Documento fuente:
====
Afirma Berdiaiev: "los rusos, cuando expresan más claramente los rasgos peculiares de su pueblo, son apocalípticos o nihilistas". No pueden permanecer en el punto medio, "su espíritu se precipita hacia el fin y el límite... Un pueblo con un alma así difícilmente puede ser feliz en su historia. El apocalipticismo y el nihilismo, desde extremos opuestos, religioso y ateo, rechazan igualmente la cultura y la historia como caminos comunes". Por eso Dostoievski profundizó "desde lo espiritual hasta lo moral" descubriendo las "lejanías, las profundidades del espíritu". Dostoievski descubre una "naturaleza volcánica. En su obra acontece la erupción de los volcanes subterráneos del espíritu humano". Berdiaiev ignora, desprecia, la interpretación psicoanalítica, absolutamente necesaria, para entender a Dostoievski, aunque sea parcialmente. Esa naturaleza apasionada del novelista, que el propio Dostoievski reconoció: "mi naturaleza es baja y demasiado apasionada. Dondequiera y en toda cosa, llego hasta el último término, toda mi vida he traspasado los límites", y que Berdiaiev sintetiza: "fue una personalidad ardiente: consumida por la pasión espiritual interior, su alma estaba en llamas. Y desde las llamas infernales su alma asciende hacia la luz. Todos los personajes de Dostoievski son él mismo, su propio camino, diferentes aspectos de su ser, sus suplicios, sus preguntas, su experiencia dolorosa". Por eso, continúa Berdiaiev, no hay épica en su obra, y aquí lo compara con Tolstoi. Adelantándose a la sesgada y atrabiliaria descalificación de Nabokov que colocó a Dostoievski entre los malos escritores, sentencia Berdiaiev: "las novelas de Dostoievski no son auténticas novelas, son tragedias, pero tragedias de un género especial. Es la tragedia interior del destino humano único... que se descubre sólo desde distintos aspectos en diferentes momentos de su camino". Por eso Dostoievski "tuvo el don de comprender al hombre en su movilidad apasionada, turbulenta y exaltada".
====
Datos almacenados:

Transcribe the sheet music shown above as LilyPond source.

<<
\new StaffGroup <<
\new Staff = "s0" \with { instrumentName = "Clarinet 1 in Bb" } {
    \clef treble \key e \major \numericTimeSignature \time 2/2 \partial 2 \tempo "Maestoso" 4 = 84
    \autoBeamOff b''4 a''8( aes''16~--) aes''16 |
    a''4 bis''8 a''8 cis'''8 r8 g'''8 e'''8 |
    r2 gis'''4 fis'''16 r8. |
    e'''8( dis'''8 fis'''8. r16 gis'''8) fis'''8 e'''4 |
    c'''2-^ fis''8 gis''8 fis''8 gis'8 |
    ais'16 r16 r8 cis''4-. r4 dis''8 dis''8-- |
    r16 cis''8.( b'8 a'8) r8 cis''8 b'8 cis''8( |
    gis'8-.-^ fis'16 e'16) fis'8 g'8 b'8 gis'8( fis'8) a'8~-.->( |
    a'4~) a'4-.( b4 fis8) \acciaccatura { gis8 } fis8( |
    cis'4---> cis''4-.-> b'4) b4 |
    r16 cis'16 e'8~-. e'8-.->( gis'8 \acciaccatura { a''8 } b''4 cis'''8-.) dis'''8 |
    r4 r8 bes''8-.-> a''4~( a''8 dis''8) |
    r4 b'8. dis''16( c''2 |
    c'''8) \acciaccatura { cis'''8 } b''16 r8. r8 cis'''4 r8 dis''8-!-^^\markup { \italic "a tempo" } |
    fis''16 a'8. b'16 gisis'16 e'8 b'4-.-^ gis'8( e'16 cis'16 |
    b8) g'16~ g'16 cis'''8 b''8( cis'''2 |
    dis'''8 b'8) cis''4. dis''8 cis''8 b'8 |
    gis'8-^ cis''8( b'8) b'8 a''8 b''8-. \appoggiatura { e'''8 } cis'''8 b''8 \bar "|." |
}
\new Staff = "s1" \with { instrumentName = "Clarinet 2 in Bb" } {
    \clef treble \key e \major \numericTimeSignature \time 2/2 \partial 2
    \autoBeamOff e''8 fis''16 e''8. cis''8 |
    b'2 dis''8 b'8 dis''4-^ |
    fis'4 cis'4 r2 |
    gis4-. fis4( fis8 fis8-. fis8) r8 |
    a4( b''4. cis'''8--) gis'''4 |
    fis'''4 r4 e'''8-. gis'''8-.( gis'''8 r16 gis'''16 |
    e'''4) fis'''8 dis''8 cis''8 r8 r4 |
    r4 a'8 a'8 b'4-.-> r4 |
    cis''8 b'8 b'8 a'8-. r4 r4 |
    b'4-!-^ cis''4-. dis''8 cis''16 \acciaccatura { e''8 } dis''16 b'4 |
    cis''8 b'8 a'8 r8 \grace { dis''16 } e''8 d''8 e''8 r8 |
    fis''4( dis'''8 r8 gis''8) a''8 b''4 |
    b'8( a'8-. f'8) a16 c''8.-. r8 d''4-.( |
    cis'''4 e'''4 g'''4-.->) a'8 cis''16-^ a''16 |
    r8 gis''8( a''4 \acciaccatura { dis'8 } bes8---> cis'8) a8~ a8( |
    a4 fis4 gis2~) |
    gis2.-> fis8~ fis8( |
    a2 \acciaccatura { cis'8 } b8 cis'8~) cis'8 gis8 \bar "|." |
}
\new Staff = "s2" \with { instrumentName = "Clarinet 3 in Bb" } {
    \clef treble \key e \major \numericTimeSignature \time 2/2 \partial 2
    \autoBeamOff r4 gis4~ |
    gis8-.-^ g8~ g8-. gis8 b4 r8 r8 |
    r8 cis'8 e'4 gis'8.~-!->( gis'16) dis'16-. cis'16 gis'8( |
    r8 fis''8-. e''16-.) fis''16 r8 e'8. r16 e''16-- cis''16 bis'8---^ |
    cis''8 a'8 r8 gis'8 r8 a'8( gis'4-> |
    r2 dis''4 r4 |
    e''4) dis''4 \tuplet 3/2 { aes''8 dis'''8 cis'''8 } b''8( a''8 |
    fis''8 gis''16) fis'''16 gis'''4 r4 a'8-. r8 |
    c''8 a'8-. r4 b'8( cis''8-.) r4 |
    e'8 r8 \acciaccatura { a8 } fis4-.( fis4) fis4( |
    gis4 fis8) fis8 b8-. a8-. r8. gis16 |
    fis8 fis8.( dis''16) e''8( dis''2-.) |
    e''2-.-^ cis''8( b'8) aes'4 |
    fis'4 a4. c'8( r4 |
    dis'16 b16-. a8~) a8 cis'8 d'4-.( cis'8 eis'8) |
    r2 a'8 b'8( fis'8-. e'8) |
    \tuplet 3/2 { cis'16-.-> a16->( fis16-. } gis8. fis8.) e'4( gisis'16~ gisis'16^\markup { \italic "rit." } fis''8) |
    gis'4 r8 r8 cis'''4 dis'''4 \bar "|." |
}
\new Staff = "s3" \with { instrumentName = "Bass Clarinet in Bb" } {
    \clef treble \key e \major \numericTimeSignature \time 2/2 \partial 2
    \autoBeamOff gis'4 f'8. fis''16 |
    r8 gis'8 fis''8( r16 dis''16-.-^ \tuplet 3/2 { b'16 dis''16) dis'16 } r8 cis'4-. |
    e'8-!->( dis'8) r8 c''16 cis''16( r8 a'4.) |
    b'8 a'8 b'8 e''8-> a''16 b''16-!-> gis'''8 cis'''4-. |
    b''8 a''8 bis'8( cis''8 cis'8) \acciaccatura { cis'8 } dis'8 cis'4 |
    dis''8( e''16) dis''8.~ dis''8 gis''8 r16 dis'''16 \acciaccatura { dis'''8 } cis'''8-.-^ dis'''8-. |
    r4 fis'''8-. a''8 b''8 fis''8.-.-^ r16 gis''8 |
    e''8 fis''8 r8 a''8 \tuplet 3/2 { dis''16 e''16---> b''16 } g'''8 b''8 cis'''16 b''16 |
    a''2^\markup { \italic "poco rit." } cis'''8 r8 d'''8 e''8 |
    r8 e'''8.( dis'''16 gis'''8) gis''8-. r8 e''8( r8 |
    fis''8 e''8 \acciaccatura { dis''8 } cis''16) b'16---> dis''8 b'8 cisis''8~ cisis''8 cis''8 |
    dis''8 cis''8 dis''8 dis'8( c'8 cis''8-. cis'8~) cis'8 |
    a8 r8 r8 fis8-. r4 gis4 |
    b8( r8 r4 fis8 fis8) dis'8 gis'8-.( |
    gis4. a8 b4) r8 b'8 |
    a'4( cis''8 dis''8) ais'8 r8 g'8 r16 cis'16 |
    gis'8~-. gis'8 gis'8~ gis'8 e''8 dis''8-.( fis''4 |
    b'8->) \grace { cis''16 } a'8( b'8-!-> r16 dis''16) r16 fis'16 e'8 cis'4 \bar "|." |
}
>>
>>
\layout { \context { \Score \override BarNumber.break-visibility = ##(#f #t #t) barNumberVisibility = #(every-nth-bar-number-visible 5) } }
====
Tareas:
a. En el fragmento sobre Dostoievski, ¿con qué escritor lo compara Berdiaiev al afirmar que en su obra no hay épica?
b. Enumera todas las personas que aparecen por su nombre en el fragmento sobre Dostoievski.
c. Prosigue el fragmento sobre Dostoievski a partir de su última oración.

Respuestas:
a. Con Tolstoi.

b. Berdiaiev, Dostoievski, Tolstoi y Nabokov.

c.
 A continuación, tras una comparativa entre Tolstói y Dostoievski en detrimento del primero, a todas luces injusto y tendencioso, se plantea si Dostoievski es realista. Y responde que no, su arte no surge de la realidad empírica, sino de la profunda, espiritual, metafísica. Esto es muy importante. Sabemos, y hablo yo, no Berdiaiev, que Dostoievski tomaba los sucesos truculentos de los diarios y sobre ellos levantaba historias de personajes encerrados en espacios angostos en conflicto permanente, o, más bien, en anhelos continuos. Cuando me he referido arriba a mi perplejidad por la legión de seguidores de Dostoievski no me cabe duda de que son buscadores del realismo truculento de sus novelas, de los crímenes y las tramas, algo que existe, sin duda, pero que no constituye el gran arte del narrador moscovita. ¿A quién le importa saber quién mató a Shatov o Fiodor Pavlovich Karamazov? Bueno, si realmente eso es lo que interesa al lector, se ha equivocado de autor. Debería dirigirse a Agatha Christie, "la Reina del Crimen". Así lo explica Berdiaiev: "(para Dostoievski) la realidad son las relaciones del hombre con Dios, del hombre con el diablo; la realidad son las ideas por las que vive el hombre".

 "El desdoblamiento del espíritu" es el tema esencial de todas las novelas de Dostoievski, concibe Berdiaiev. Y está relacionado con "el tormento religioso", la búsqueda de salvación, de un pueblo ruso que no tuvo Renacimiento, dice Berdiaiev. Berdiaiev descalifica el humanismo por superficial: "el humanismo pierde al hombre. El hombre renace si cree en Dios. La fe en el hombre es la fe en Cristo, en el Dios-Hombre". Aprovechará Berdiaiev en capítulos para desarrollar esta tesis: el humanismo es inmanentista, niega el poder de Dios y conduce al Hombre-Dios, por ejemplo en su versión Nietzsche o en la profecía revolucionaria. Pero sin Dios no hay hombre. De ahí que los personajes de sus grandes novelas ("Los demonios", "Los hermanos Karamazov") caminen con la angustia de un mundo sin Dios.

 Los siguientes capítulos de "El espíritu de Dostoievski" de Nikolai Berdiaiev se titulan: "El hombre", "La libertad", "El mal", "El amor", "La revolución y el socialismo", "Rusia", "El Gran Inquisidor: Dios-Hombre y hombre-dios", "Dostoievski y nosotros".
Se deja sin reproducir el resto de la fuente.